Via G. Ocone, 12
Tel. 0824.874054
Sempre aperto, chiuso mercoledì. Ferie a settembre
Uno dei nostri pilastri mentali è su come si debba posizionare un ristorante di campagna. La risposta è molto, molto semplice: piatti tradizionali, possibilmente anche nelle lunghe cotture di un tempo, servizio aggiornato e moderno. Questo equilibrio, solo apparentemente banale ma in realtà molto difficile da raggiungere, si realizza o quando i giovani si mettono a bottega dagli anziani o, come in questo caso, quando si realiza la felice combinazione di mamma Concetta in cucina e il figlio, Gianni, in sala dopo aver fatto il corso di sommelier.

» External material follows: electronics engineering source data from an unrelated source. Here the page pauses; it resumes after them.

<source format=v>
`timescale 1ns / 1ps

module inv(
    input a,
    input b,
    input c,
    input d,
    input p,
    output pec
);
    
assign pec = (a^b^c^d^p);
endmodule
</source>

Buoni bicchieri attenzione all’hotellerie, vini di territorio e tanta buon roba. Noi abbiamo evitato inpassato la diffusione dell’aviaria divorando il piccione imbottito che fanno qui e che sognamo ogni giorno. Una delle nostre motivazioni del viaggio in Sannio. In subordine gli ammugliatielli, ossia le interiora di agnello passate alla brace. Sono queste le due specialità che leggerete sul bigliettino da visita di questa storica locanda della longobarda Ponte.
Piombiamo qui dopo la degustazione delle annate storiche di Aglianico del Taburno. Quale migliore posto per verificare sul campo quello che abbiamo valutato in teoria?
Ma ci sono il pane, i taralli e gli antipasti che da soli valgono la visita: prosciutti, salsicce, capicollo, fiordilatte e caciocavalli freschi tipici del Sannio.
Trionfo di verdure come carciofi di Pietrelcina, melanzane marinate o a funghetti, funghi porcini trifolati e saltati in padella.
A seguire la magnifica zuppa di fagioli borlotti su crosta di pane insaporita dall’olio extravergine di qualità di queste colline, zuppa di baccalà, patate e cavolfiori, scarola ripiena in brodo di pollo, zuppa di cicorie e fave.
Tra i primi, paste fresche tirate a mano e condite con i broccoli o i sughi classici, carni alla brace e baccalà in umido, soffritto.
Ora i giochi si fanno duri: la tasca di di agnello e gli ammugliatielli (abbuoti, gnummariddi), involtini di interiora di agnello ripieni.
Si chiude con pecorino laticauda stagionato o con i dolci della casa: la sbriciolata della casa con ricotta, cioccolato e mandorle, e la crostata alla frutta.
Siamo in uno dei tempietti della gastronomia campana, ormai collaudato da quasi dieci anni, che conserva intatta la potenza espressiva della fame contadina e dell’ingegno delle massaie che dovevano ingannare lo stomaco dei loro uomini impegnati nei campi. Ce ricordano le porzioni, belle abbondanti per cui noi signorini di città faremo bene a chiedere uno per due.
Giacché la differenza sostanziale tra la civiltà rurale e quella cittadina è molto semplice: la prima deve risparmiarmare calorie, la seconda deve bruciarle proprio perché nei campi si fatica mentre in città si sta fermi. Il conto? 25-30 euro.